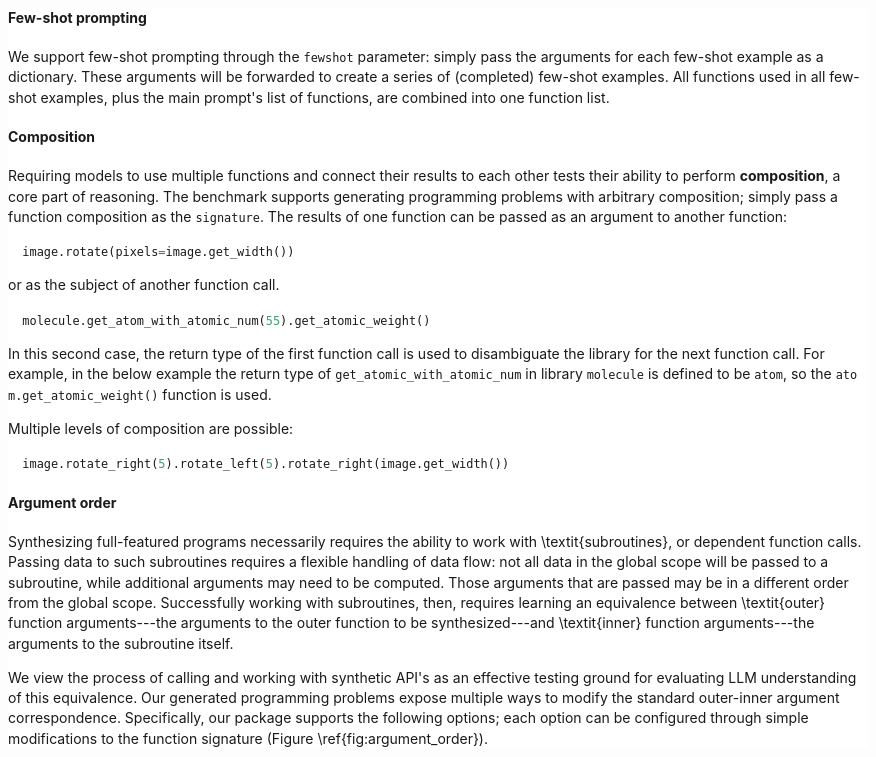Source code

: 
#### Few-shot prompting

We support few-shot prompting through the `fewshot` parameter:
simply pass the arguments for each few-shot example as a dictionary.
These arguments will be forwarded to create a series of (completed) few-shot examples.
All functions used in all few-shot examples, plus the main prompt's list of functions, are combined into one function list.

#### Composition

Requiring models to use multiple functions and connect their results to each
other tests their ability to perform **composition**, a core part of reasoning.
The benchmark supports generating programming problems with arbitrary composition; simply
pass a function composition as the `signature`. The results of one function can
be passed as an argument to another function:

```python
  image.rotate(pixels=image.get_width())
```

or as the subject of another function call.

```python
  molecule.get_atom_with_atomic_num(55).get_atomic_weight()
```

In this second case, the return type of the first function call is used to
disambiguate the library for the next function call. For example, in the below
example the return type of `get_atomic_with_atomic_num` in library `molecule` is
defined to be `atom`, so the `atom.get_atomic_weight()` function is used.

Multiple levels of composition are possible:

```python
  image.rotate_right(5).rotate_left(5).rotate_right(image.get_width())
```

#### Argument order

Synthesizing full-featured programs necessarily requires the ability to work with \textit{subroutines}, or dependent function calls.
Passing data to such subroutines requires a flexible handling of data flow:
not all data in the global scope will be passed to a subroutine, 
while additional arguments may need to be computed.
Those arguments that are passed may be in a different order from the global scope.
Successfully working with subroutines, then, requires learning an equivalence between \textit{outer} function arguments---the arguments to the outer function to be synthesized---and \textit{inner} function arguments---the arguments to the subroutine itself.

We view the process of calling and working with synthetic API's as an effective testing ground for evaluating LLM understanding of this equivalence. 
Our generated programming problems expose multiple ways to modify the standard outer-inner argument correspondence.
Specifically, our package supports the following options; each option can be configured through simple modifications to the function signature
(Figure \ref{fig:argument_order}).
--
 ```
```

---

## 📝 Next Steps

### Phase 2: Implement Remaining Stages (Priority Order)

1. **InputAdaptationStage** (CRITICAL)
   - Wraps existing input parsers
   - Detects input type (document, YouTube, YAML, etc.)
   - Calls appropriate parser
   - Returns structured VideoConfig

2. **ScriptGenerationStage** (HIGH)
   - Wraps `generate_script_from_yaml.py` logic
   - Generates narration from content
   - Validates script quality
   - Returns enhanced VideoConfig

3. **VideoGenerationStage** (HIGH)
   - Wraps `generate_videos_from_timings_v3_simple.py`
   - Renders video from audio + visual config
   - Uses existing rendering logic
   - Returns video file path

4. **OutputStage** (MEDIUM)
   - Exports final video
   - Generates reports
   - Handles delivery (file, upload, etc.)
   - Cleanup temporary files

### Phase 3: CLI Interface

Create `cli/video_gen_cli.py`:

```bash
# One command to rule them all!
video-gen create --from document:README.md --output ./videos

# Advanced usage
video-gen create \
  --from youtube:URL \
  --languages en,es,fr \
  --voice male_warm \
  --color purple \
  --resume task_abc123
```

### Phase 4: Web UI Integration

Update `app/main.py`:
--
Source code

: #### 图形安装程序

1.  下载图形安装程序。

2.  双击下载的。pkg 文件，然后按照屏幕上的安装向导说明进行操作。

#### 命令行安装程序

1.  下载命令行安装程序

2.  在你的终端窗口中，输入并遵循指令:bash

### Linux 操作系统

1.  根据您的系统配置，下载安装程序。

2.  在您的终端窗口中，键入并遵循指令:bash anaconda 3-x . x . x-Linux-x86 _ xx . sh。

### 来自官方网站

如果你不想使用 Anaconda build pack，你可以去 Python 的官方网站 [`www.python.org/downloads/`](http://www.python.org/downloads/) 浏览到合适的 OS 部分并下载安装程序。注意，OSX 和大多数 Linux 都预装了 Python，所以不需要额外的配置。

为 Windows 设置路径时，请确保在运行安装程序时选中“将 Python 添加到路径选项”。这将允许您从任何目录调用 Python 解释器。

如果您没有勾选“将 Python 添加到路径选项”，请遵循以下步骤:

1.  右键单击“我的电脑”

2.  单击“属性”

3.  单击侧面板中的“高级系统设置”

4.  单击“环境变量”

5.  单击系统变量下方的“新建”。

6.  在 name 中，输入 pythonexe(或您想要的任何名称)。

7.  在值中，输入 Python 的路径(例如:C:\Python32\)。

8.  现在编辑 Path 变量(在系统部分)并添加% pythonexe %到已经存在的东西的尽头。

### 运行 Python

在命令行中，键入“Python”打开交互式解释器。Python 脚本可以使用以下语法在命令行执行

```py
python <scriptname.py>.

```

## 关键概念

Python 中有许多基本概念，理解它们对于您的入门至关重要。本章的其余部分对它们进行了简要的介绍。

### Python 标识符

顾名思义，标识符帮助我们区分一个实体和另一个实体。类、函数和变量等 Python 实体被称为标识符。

■ EXERCISE: Those lines above that contain the string "passed" should be returned.

■ TASK ANSWER:
be passed as an argument to another function:
not all data in the global scope will be passed to a subroutine, 
Those arguments that are passed may be in a different order from the global scope.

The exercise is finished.